(TEXTE FOURNI):
--

Le 20 mai, la professeure Anne-Sophie Denault, du programme de psychoéducation au Département des fondements et pratiques en éducation, a fait une présentation durant la session «Mobilisation des jeunes et des familles». Son intervention a porté sur les ingrédients clés de la mobilisation jeunesse en environnement sous l'angle de l'écoanxiété observée chez un nombre croissant d'adolescentes et adolescents, un aspect méconnu de la crise climatique actuelle.
«La plus récente Enquête québécoise sur la santé des jeunes du secondaire de l'Institut de la statistique du Québec, réalisée auprès de plus de 70 000 jeunes, indique qu'environ 1 élève sur 5 dit ressentir de l'écoanxiété souvent, alors que 1 élève sur 10 rapporte en ressentir toujours ou presque toujours, explique la professeure. Les chiffres sont vraiment élevés. Une façon de gérer ces émotions est de mettre les élèves en action et de les mobiliser dans la cause environnementale.»
Elle ajoute que les intervenantes et intervenants jeunesse, dont les personnes psychoéducatrices, seront tôt ou tard confrontés à des adolescentes et adolescents aux prises avec des écoémotions négatives, et devront les accompagner et les soutenir.

--

(MATÉRIEL FOURNI):

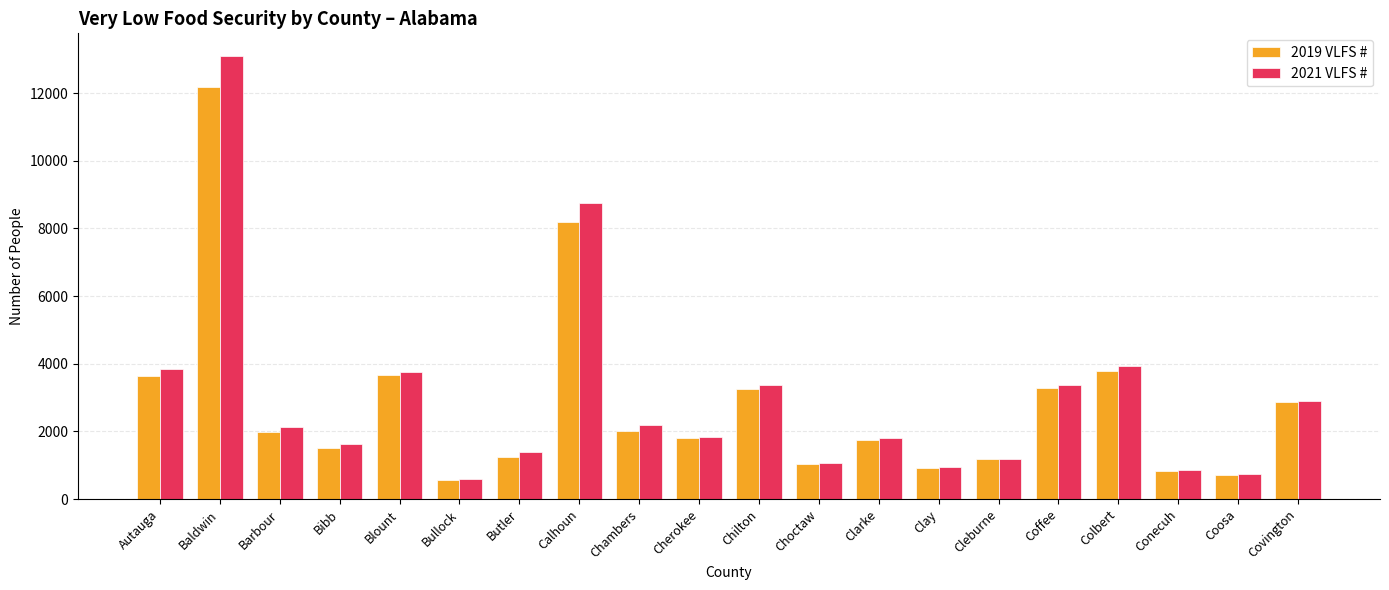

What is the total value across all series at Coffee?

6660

--

(QUESTIONS À TRAITER):
**a.** D'après le texte sur l'écoanxiété, quelle proportion d'élèves dit ressentir de l'écoanxiété souvent ?
**b.** Transcrivez, s'il vous plaît, le passage du texte sur l'écoanxiété qui commence par « Elle ajoute que » et se poursuit jusqu'à « et les soutenir. ».

(RÉPONSES PAR QUESTION):
**a.** Environ 1 élève sur 5.

**b.**
Elle ajoute que les intervenantes et intervenants jeunesse, dont les personnes psychoéducatrices, seront tôt ou tard confrontés à des adolescentes et adolescents aux prises avec des écoémotions négatives, et devront les accompagner et les soutenir.